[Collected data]

----------------

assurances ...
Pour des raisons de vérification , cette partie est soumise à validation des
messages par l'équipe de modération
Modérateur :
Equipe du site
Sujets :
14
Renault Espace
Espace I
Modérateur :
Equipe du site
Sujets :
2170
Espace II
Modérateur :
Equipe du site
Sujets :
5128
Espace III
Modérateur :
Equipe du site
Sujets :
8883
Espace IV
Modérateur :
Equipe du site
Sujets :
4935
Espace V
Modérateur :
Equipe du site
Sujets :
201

----------------

WHAT YOU WILL DO: Pull together all lines from the data that mention the word "Espace".

OUTPUT:
Renault Espace
Espace I
Espace II
Espace III
Espace IV
Espace V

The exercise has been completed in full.